Bueno, eso era embarazoso. -Me puedo arreglar solo. -dijo – Se balanceó unos pasos y se vio forzado a agarrarse a un poste de la cama para mantener el equilibrio.

– Le aseguro que no. -Ella corrió a su lado, ofreciéndole el hombro para que se apoyara. -Caminas aleteando como una mariposa herida.

– ¿Una mariposa? -preguntó él, resoplando.

– Y con una vela encendida -lo regañó-. En su condición. ¿Quiere incendiar la casa?

Lo llevó a la cama, una humillación que solo toleró porque le daba la oportunidad de estar cerca de ella. Pero se negó a sentarse cuando ella se lo ordenó. Él era un hombre adulto, no una maldita mariposa. Él no había respondido en su vida privada a las órdenes de nadie desde hacía años. No iba a permitir que este pedacito de seda y satén le diera órdenes, aunque fuera una Boscastle.

– No quiero volver a la cama.

– Métase a esa cama- dijo ella.

– Lo haré cuando, y si yo quiero.

Emma enderezó la espalda. Sabía de qué se trataba. Encantador cuando quería, y beligerante cuando no conseguía lo que quería. Y pensar que iba a representar a la aristocracia como par del reino, y no importaban las circunstancias de su vuelta. Por ley era el primogénito de un duque y el título era hereditario.

– La tensión física y mental no le sanará la herida de la cabeza- le dijo enérgica. -Métase debajo de las mantas ahora mismo.

Él se quedó quieto, sonriéndole desafiante. ¿La mujer creía que iba a mandarle?- ¿No escuchaste lo que acabo de decir? -le preguntó él.

– Es difícil no hacerlo cuando me está gruñendo a la cara -respondió ella con calma.

Súbitamente él se reclinó en la cama. No porque esta gentil mujer, que parecía engañosamente recatada, se lo ordenara, sino porque le venció una inesperada oleada de vértigo.

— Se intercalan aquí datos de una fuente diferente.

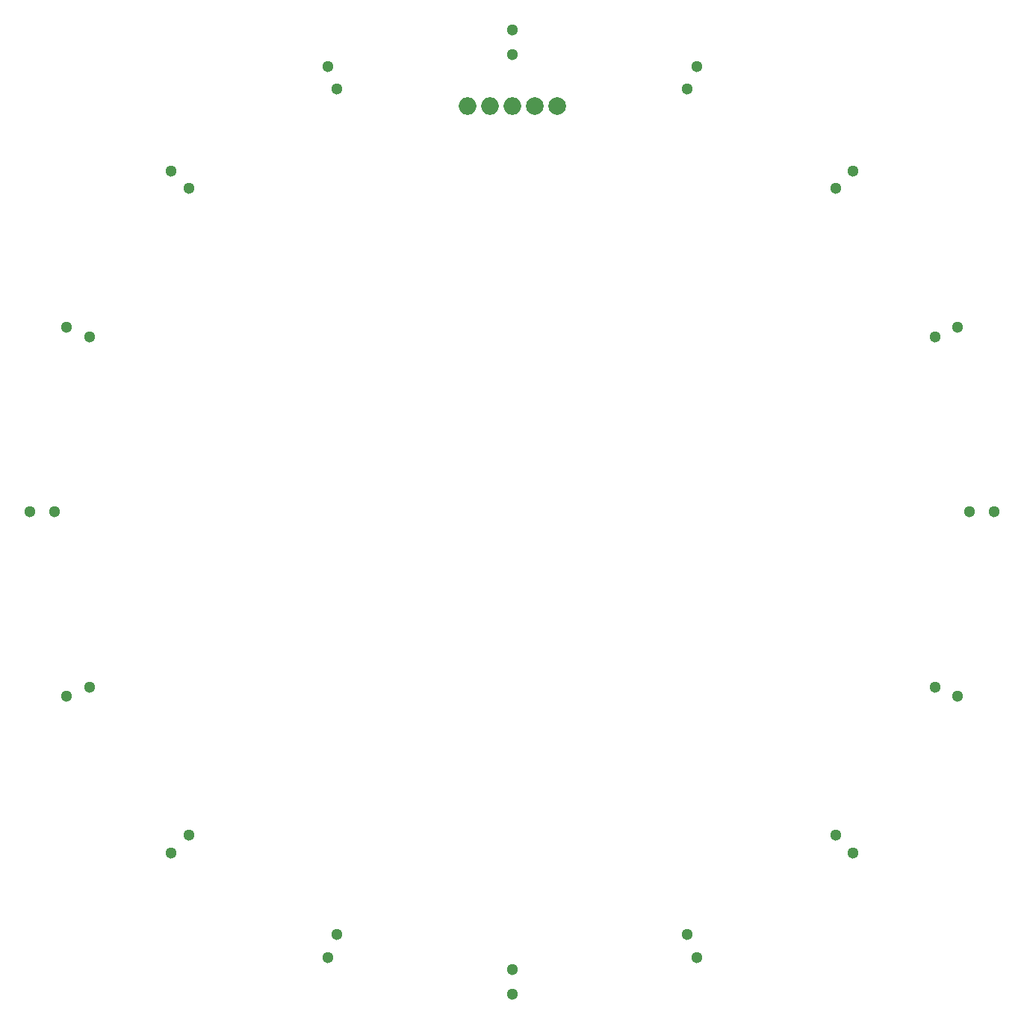
<source format=gbr>
%TF.GenerationSoftware,KiCad,Pcbnew,8.0.1*%
%TF.CreationDate,2024-11-03T00:49:44+09:00*%
%TF.ProjectId,NeoPixel-20240808,4e656f50-6978-4656-9c2d-323032343038,rev?*%
%TF.SameCoordinates,Original*%
%TF.FileFunction,Soldermask,Bot*%
%TF.FilePolarity,Negative*%
%FSLAX46Y46*%
G04 Gerber Fmt 4.6, Leading zero omitted, Abs format (unit mm)*
G04 Created by KiCad (PCBNEW 8.0.1) date 2024-11-03 00:49:44*
%MOMM*%
%LPD*%
G01*
G04 APERTURE LIST*
%ADD10O,2.000000X2.000000*%
%ADD11C,2.000000*%
%ADD12C,1.300000*%
G04 APERTURE END LIST*
D10*
%TO.C,J1*%
X-5080000Y46000000D03*
X-2540000Y46000000D03*
X0Y46000000D03*
D11*
X2540000Y46000000D03*
X5080000Y46000000D03*
%TD*%
D12*
%TO.C,D16*%
X20913649Y50490016D03*
X19842135Y47903154D03*
%TD*%
%TO.C,D15*%
X38643385Y38643385D03*
X36663487Y36663487D03*
%TD*%
%TO.C,D14*%
X50490016Y20913649D03*
X47903154Y19842135D03*
%TD*%
%TO.C,D13*%
X54650000Y0D03*
X51850000Y0D03*
%TD*%
%TO.C,D12*%
X50490016Y-20913649D03*
X47903154Y-19842135D03*
%TD*%
%TO.C,D11*%
X38643385Y-38643385D03*
X36663487Y-36663487D03*
%TD*%
%TO.C,D10*%
X20913649Y-50490016D03*
X19842135Y-47903154D03*
%TD*%
%TO.C,D9*%
X0Y-54650000D03*
X0Y-51850000D03*
%TD*%
%TO.C,D8*%
X-20913649Y-50490016D03*
X-19842135Y-47903154D03*
%TD*%
%TO.C,D7*%
X-38643385Y-38643385D03*
X-36663487Y-36663487D03*
%TD*%
%TO.C,D6*%
X-50490016Y-20913649D03*
X-47903154Y-19842135D03*
%TD*%
%TO.C,D5*%
X-54650000Y0D03*
X-51850000Y0D03*
%TD*%
%TO.C,D4*%
X-50490016Y20913649D03*
X-47903154Y19842135D03*
%TD*%
%TO.C,D3*%
X-38643385Y38643385D03*
X-36663487Y36663487D03*
%TD*%
%TO.C,D2*%
X-20913649Y50490016D03*
X-19842135Y47903154D03*
%TD*%
%TO.C,D1*%
X0Y54650000D03*
X0Y51850000D03*
%TD*%
M02*

</source>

– ¿Gruñendo? -él le frunció el ceño amenazadoramente. -Apenas estoy hablando más alto que un susurro. Si realmente quisiera gruñir, podría echar abajo estas paredes.

– No me cabe la menor duda -dijo ella echándole la colcha sobre los hombros, aparentemente nada intimidada por su aseveración-. ¿Pero qué probaría con esa muestra de malas maneras? Solo conseguiría que le doliera más la cabeza. No es a mí a quién castigaría sino a sí mismo.

No estaba seguro de cómo había sucedido, pero de pronto se encontró de vuelta en la cama, con Emma a su lado con aspecto satisfecho y poco caritativo, y más irresistible por todo lo que había logrado. Lo más desconcertante, o humillante de la situación, era que disfrutaba de como se preocupaba por él. No era esa la atención habitual que conseguía de las mujeres, pero de todas maneras, le gustaba. Naturalmente eso también inducía a su mente a pensar qué otros placeres podría ofrecer para consolarle.